In the standard textbook RL setting we usually use the MDP framework where we assume that the current state is independent of the the whole history given the previous state. Obviously, in real life this is not always a valid assumption and can often become a reason for an RL algorithm failing in a specific environment. Yet, the majority of current RL research assumes the Markov property. Why is that?
EDIT: I am aware of higher-order MDPs as mentioned in the comments. My question was more related to what is currently being done in practice by state-of-the-art RL algorithms. For example, DDPG with non-image observations (i.e. low-level observation such as torque, acceleration, etc) considers only the last observation (without any observation augmentation). DQN applied on Atari and its derivatives indeed use several previous images, but the main reason is to infer velocities and movement of pixels (i.e. make the image observations equivalent to the low-level observations mentioned earlier).
Indeed, the trick of applying observation augmentation is used sometimes, but still very rarely. Also, the number of previous states considered is often very small and manually tuned.
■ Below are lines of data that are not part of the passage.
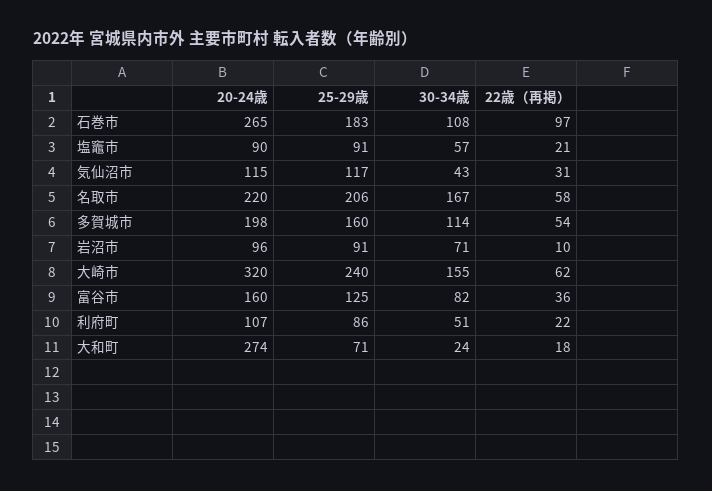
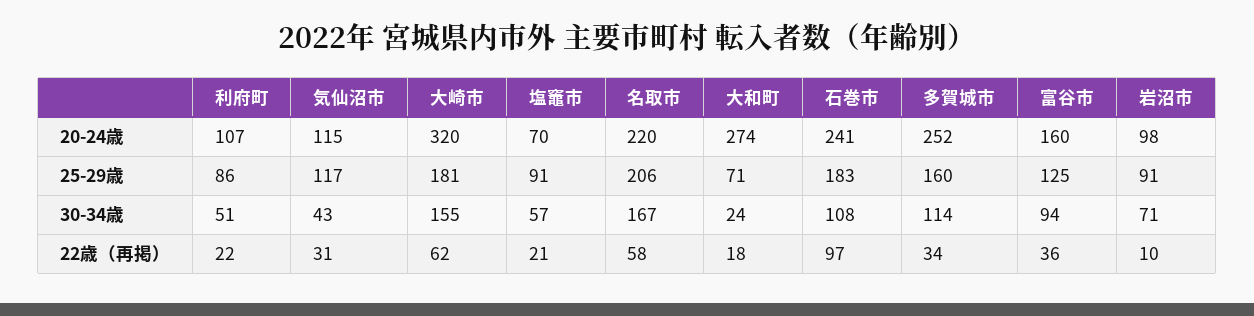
  {
    "20-24歳": {
-     "石巻市": 265,
+     "石巻市": 241,
-     "塩竈市": 90,
+     "塩竈市": 70,
      "気仙沼市": 115,
      "名取市": 220,
-     "多賀城市": 198,
+     "多賀城市": 252,
-     "岩沼市": 96,
+     "岩沼市": 98,
      "大崎市": 320,
      "富谷市": 160,
      "利府町": 107,
      "大和町": 274
    },
    "25-29歳": {
      "石巻市": 183,
      "塩竈市": 91,
      "気仙沼市": 117,
      "名取市": 206,
      "多賀城市": 160,
      "岩沼市": 91,
-     "大崎市": 240,
+     "大崎市": 181,
      "富谷市": 125,
      "利府町": 86,
      "大和町": 71
    },
    "30-34歳": {
      "石巻市": 108,
      "塩竈市": 57,
      "気仙沼市": 43,
      "名取市": 167,
      "多賀城市": 114,
      "岩沼市": 71,
      "大崎市": 155,
-     "富谷市": 82,
+     "富谷市": 94,
      "利府町": 51,
      "大和町": 24
    },
    "22歳（再掲）": {
      "石巻市": 97,
      "塩竈市": 21,
      "気仙沼市": 31,
      "名取市": 58,
-     "多賀城市": 54,
+     "多賀城市": 34,
      "岩沼市": 10,
      "大崎市": 62,
      "富谷市": 36,
      "利府町": 22,
      "大和町": 18
    }
  }

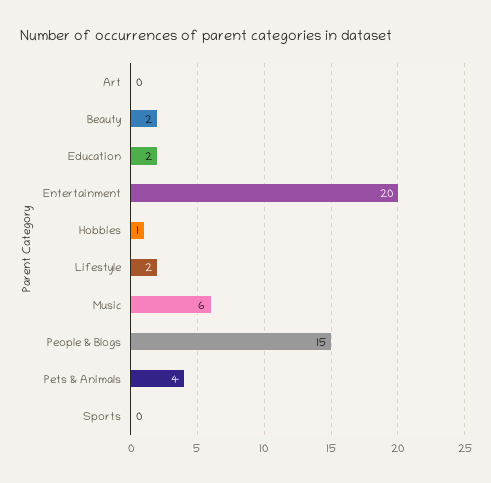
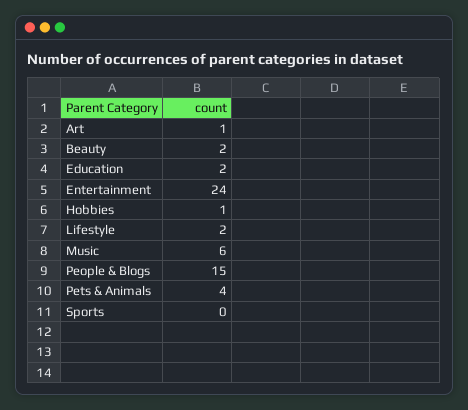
  {
-   "Art": 0,
+   "Art": 1,
    "Beauty": 2,
    "Education": 2,
-   "Entertainment": 20,
+   "Entertainment": 24,
    "Hobbies": 1,
    "Lifestyle": 2,
    "Music": 6,
    "People & Blogs": 15,
    "Pets & Animals": 4,
    "Sports": 0
  }

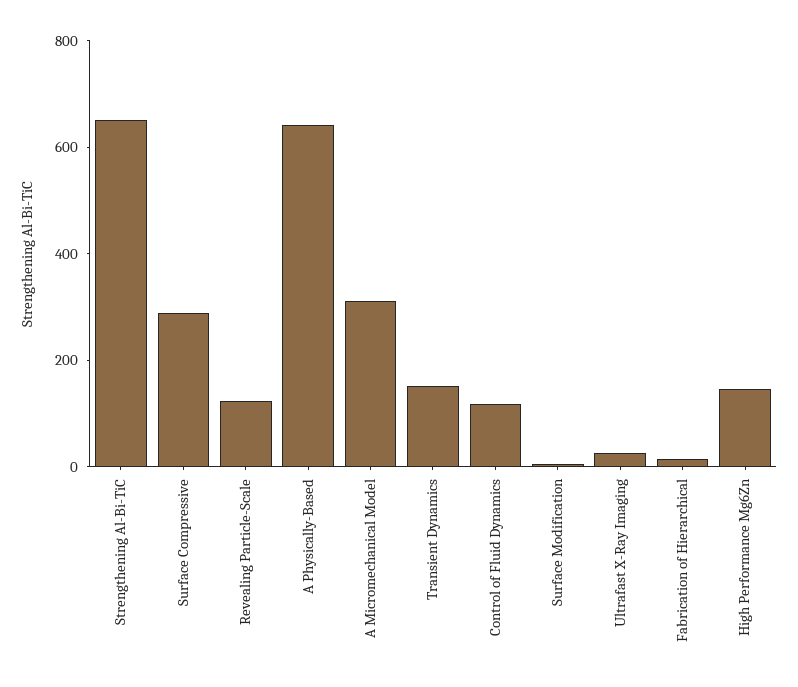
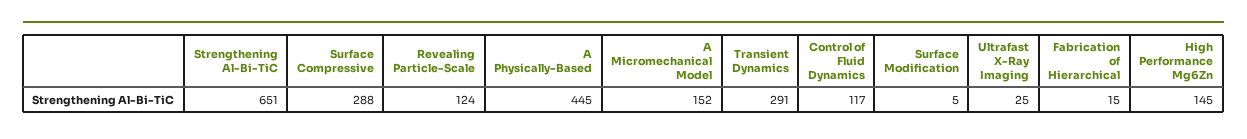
  {
    "Strengthening Al-Bi-TiC": 651,
    "Surface Compressive": 288,
    "Revealing Particle-Scale": 124,
-   "A Physically-Based": 650,
+   "A Physically-Based": 445,
-   "A Micromechanical Model": 300,
+   "A Micromechanical Model": 152,
-   "Transient Dynamics": 150,
+   "Transient Dynamics": 291,
    "Control of Fluid Dynamics": 117,
    "Surface Modification": 5,
    "Ultrafast X-Ray Imaging": 25,
    "Fabrication of Hierarchical": 15,
    "High Performance Mg6Zn": 145
  }

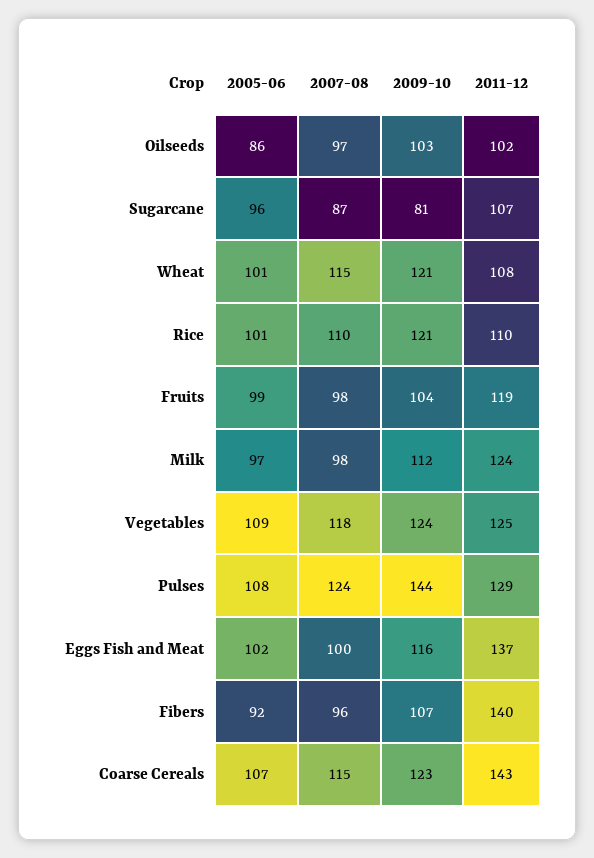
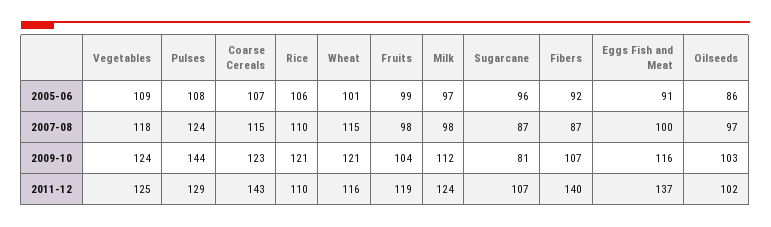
  {
    "2005-06": {
      "Oilseeds": 86,
      "Sugarcane": 96,
      "Wheat": 101,
-     "Rice": 101,
+     "Rice": 106,
      "Fruits": 99,
      "Milk": 97,
      "Vegetables": 109,
      "Pulses": 108,
-     "Eggs Fish and Meat": 102,
+     "Eggs Fish and Meat": 91,
      "Fibers": 92,
      "Coarse Cereals": 107
    },
    "2007-08": {
      "Oilseeds": 97,
      "Sugarcane": 87,
      "Wheat": 115,
      "Rice": 110,
      "Fruits": 98,
      "Milk": 98,
      "Vegetables": 118,
      "Pulses": 124,
      "Eggs Fish and Meat": 100,
-     "Fibers": 96,
+     "Fibers": 87,
      "Coarse Cereals": 115
    },
    "2009-10": {
      "Oilseeds": 103,
      "Sugarcane": 81,
      "Wheat": 121,
      "Rice": 121,
      "Fruits": 104,
      "Milk": 112,
      "Vegetables": 124,
      "Pulses": 144,
      "Eggs Fish and Meat": 116,
      "Fibers": 107,
      "Coarse Cereals": 123
    },
    "2011-12": {
      "Oilseeds": 102,
      "Sugarcane": 107,
-     "Wheat": 108,
+     "Wheat": 116,
      "Rice": 110,
      "Fruits": 119,
      "Milk": 124,
      "Vegetables": 125,
      "Pulses": 129,
      "Eggs Fish and Meat": 137,
      "Fibers": 140,
      "Coarse Cereals": 143
    }
  }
But apart from empirical testing, how do we know that using a big number, say 50, is not the better choice (putting aside the computational complexity of using 50 images as input to a NN). Furthermore, these models do not really account for the actions that were previously taken. I guess what I am trying to ask is why are we not trying to use some more automated approach for determining these dependencies, for example something like LSTM (apart from the fact that training such model becomes more difficult)?